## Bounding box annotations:

━━━━━━

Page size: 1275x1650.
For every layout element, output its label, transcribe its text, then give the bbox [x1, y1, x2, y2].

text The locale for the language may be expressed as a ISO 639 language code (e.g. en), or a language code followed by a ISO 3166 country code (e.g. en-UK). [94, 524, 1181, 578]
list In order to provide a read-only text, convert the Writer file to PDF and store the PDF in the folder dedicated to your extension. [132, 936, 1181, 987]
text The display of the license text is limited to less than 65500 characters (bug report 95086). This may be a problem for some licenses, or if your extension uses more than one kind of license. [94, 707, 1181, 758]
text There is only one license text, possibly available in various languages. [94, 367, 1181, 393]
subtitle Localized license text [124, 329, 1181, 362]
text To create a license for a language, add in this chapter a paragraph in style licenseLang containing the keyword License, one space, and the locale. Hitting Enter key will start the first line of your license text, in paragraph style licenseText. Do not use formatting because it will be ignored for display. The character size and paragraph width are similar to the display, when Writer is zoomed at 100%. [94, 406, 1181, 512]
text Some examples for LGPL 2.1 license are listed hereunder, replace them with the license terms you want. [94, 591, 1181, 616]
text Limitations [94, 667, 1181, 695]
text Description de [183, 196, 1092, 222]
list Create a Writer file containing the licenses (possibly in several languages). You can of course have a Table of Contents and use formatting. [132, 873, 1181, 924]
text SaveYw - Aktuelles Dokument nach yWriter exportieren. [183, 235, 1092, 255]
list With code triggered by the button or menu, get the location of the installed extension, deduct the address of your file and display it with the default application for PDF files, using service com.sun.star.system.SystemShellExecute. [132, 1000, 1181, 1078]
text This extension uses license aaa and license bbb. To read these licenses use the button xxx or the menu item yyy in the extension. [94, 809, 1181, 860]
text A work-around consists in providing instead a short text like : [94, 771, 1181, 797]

━━━━━━

## Your goal:
Write out every line of the records above word for word, with nothing changed.

## Solved exercise:
Page size: 1275x1650.
For every layout element, output its label, transcribe its text, then give the bbox [x1, y1, x2, y2].

text The locale for the language may be expressed as a ISO 639 language code (e.g. en), or a language code followed by a ISO 3166 country code (e.g. en-UK). [94, 524, 1181, 578]
list In order to provide a read-only text, convert the Writer file to PDF and store the PDF in the folder dedicated to your extension. [132, 936, 1181, 987]
text The display of the license text is limited to less than 65500 characters (bug report 95086). This may be a problem for some licenses, or if your extension uses more than one kind of license. [94, 707, 1181, 758]
text There is only one license text, possibly available in various languages. [94, 367, 1181, 393]
subtitle Localized license text [124, 329, 1181, 362]
text To create a license for a language, add in this chapter a paragraph in style licenseLang containing the keyword License, one space, and the locale. Hitting Enter key will start the first line of your license text, in paragraph style licenseText. Do not use formatting because it will be ignored for display. The character size and paragraph width are similar to the display, when Writer is zoomed at 100%. [94, 406, 1181, 512]
text Some examples for LGPL 2.1 license are listed hereunder, replace them with the license terms you want. [94, 591, 1181, 616]
text Limitations [94, 667, 1181, 695]
text Description de [183, 196, 1092, 222]
list Create a Writer file containing the licenses (possibly in several languages). You can of course have a Table of Contents and use formatting. [132, 873, 1181, 924]
text SaveYw - Aktuelles Dokument nach yWriter exportieren. [183, 235, 1092, 255]
list With code triggered by the button or menu, get the location of the installed extension, deduct the address of your file and display it with the default application for PDF files, using service com.sun.star.system.SystemShellExecute. [132, 1000, 1181, 1078]
text This extension uses license aaa and license bbb. To read these licenses use the button xxx or the menu item yyy in the extension. [94, 809, 1181, 860]
text A work-around consists in providing instead a short text like : [94, 771, 1181, 797]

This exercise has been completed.